* [JOB]:
Look through the material below and report every line that includes "даже".

* [PROVIDED MATERIAL]:
:::
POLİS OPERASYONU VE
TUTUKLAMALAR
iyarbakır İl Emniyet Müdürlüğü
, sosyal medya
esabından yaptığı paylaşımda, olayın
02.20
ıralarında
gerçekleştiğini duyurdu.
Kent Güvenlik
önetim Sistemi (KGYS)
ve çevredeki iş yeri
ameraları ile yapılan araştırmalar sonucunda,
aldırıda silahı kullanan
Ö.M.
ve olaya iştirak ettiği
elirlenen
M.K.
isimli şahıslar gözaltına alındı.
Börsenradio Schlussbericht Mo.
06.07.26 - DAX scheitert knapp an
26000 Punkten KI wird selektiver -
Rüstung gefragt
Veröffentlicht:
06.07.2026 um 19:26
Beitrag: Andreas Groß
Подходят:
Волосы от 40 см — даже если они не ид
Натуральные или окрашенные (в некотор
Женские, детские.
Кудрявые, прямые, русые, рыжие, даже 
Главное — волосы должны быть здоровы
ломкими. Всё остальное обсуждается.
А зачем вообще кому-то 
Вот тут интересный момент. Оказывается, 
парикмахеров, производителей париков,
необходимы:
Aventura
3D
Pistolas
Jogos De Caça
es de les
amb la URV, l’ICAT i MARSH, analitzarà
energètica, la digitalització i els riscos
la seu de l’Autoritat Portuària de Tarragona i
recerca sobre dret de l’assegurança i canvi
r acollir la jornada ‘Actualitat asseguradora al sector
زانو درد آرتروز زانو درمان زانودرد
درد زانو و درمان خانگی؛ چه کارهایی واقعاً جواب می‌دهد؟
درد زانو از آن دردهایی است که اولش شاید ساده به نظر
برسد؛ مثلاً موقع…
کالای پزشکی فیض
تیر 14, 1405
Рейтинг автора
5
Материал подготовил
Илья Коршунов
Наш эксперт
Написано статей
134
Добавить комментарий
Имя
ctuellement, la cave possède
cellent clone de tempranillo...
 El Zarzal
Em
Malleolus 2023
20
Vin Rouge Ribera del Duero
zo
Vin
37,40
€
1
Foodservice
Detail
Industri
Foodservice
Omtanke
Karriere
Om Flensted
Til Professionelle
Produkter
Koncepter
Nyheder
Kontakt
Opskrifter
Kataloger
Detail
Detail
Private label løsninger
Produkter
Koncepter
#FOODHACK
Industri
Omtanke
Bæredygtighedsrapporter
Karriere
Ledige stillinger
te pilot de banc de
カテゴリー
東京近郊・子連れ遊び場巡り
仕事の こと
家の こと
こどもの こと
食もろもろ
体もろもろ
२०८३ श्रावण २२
:::
* [REPLY]:
Волосы от 40 см — даже если они не ид
Кудрявые, прямые, русые, рыжие, даже 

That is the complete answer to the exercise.